Incident Report for Sentry

Postmortem

Summary

From 3:42PM PT to 4:04PM PT both the site and ingestion were unavailable for Sentry US.

Root Cause

The downtime stemmed from issues with database migrations, particularly when using the RunSQL command for certain database operations. Our systems lacked sufficient safety measures to catch necessary lock and statement timeouts during SQL execution. This led to prolonged query runs that exhausted connections to the database, which then became inaccessible. This resulted in the site and ingestion to become unavailable.

Remediation and Prevention

To avoid similar issues, engineering plans to eliminate RunSQL commands altogether by replacing it with more robust solutions within our migration framework. This includes an update to the database framework to the latest version, which handles some of the operations RunSQL previously managed. For faster recovery, run books have been created to guide recovery in the event of lock or timeout issues during migrations. Also, the team has enhanced alerting and observability aids in order to react sooner and minimize future downtime.

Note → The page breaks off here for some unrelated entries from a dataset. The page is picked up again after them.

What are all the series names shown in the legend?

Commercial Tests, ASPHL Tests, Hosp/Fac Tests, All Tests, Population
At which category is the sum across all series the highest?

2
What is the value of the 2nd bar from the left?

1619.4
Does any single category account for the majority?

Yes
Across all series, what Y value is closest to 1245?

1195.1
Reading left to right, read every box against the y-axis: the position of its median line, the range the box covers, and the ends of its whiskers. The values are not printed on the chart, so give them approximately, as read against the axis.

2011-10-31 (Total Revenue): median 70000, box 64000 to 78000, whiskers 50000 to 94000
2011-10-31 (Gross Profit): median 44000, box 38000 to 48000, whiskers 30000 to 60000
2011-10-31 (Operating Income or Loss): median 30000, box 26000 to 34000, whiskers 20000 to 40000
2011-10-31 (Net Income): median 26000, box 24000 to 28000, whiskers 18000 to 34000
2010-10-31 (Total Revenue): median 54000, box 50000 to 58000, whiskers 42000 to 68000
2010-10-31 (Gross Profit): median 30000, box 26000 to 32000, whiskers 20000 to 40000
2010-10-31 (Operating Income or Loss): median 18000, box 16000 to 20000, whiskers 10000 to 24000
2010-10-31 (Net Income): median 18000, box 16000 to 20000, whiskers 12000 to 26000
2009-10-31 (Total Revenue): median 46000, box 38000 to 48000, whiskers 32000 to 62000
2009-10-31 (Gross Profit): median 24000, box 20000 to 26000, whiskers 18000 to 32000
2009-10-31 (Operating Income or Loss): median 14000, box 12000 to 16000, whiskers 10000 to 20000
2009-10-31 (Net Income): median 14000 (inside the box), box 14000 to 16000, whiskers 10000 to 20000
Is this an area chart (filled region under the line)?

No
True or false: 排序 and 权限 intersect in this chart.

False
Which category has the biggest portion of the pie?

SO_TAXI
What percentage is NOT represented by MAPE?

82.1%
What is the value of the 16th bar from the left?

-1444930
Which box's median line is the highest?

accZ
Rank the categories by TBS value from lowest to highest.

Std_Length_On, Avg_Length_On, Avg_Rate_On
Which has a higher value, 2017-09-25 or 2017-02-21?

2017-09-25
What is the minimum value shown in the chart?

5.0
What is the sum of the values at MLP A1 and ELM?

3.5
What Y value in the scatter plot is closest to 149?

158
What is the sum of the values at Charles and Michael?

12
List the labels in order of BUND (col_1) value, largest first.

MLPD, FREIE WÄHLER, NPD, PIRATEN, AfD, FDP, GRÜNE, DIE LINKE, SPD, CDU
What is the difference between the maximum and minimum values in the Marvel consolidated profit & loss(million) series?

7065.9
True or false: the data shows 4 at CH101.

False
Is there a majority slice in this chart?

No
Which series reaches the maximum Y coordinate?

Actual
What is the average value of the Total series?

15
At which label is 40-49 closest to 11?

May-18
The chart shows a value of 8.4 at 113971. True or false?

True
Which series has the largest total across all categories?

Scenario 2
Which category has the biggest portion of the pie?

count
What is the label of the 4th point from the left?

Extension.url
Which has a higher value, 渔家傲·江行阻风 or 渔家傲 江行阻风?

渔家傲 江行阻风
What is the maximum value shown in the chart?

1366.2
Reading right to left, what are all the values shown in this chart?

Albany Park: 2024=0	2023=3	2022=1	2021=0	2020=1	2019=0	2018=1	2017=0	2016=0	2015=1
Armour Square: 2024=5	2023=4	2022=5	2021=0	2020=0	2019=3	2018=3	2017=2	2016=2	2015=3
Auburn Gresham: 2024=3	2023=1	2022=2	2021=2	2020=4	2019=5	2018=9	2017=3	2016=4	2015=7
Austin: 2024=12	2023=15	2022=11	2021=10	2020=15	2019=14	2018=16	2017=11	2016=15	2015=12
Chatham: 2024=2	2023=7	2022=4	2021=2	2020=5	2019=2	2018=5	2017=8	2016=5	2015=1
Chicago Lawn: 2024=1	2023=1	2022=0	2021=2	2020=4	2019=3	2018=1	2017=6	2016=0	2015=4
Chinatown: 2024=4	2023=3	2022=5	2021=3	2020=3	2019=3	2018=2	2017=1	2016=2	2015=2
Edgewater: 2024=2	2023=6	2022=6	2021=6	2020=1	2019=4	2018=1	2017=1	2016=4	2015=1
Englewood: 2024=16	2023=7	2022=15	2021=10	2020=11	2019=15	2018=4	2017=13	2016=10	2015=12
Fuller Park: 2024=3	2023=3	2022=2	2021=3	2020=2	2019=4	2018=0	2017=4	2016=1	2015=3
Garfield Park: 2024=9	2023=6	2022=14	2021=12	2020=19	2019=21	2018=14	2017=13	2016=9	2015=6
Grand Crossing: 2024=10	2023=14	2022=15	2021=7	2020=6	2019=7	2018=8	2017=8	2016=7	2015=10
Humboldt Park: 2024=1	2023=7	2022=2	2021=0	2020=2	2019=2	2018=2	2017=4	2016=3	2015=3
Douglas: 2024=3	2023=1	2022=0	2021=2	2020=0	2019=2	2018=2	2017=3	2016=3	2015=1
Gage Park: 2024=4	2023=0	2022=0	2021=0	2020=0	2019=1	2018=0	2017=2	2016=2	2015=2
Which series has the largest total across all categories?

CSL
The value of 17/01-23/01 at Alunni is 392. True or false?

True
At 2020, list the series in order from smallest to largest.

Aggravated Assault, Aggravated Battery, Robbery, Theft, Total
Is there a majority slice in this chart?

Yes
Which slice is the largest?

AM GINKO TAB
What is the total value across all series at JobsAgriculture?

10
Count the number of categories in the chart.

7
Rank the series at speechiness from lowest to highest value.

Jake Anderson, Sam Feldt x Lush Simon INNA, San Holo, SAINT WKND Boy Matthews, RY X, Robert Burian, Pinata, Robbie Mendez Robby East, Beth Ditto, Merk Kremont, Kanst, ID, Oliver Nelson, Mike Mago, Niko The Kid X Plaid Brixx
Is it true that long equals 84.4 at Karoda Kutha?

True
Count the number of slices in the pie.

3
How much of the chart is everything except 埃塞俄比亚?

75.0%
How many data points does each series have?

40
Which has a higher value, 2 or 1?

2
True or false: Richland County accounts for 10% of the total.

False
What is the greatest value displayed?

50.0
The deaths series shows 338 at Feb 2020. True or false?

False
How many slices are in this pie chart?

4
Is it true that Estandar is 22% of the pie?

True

Posted Nov 09, 2024 - 00:38 UTC

Resolved

This incident has been resolved.
Posted Oct 11, 2024 - 00:47 UTC

Monitoring

All services have been restored and are operating normally.
Posted Oct 10, 2024 - 23:40 UTC

Identified

A fix has been issued. The dashboard and ingestion are recovering.
Posted Oct 10, 2024 - 23:05 UTC

Update

We are continuing to investigate this issue.
Posted Oct 10, 2024 - 23:00 UTC

Investigating

We are currently investigating an issue with our Postgres database that is causing the site to be unavailable.
Posted Oct 10, 2024 - 22:58 UTC
This incident affected: Dashboard, API and US Ingestion (US Error Ingestion, US Transaction Ingestion, US Attachment Ingestion, US Profile Ingestion, US Replay Ingestion, US Span Ingestion, US Cron Monitoring, Custom Metrics (beta)).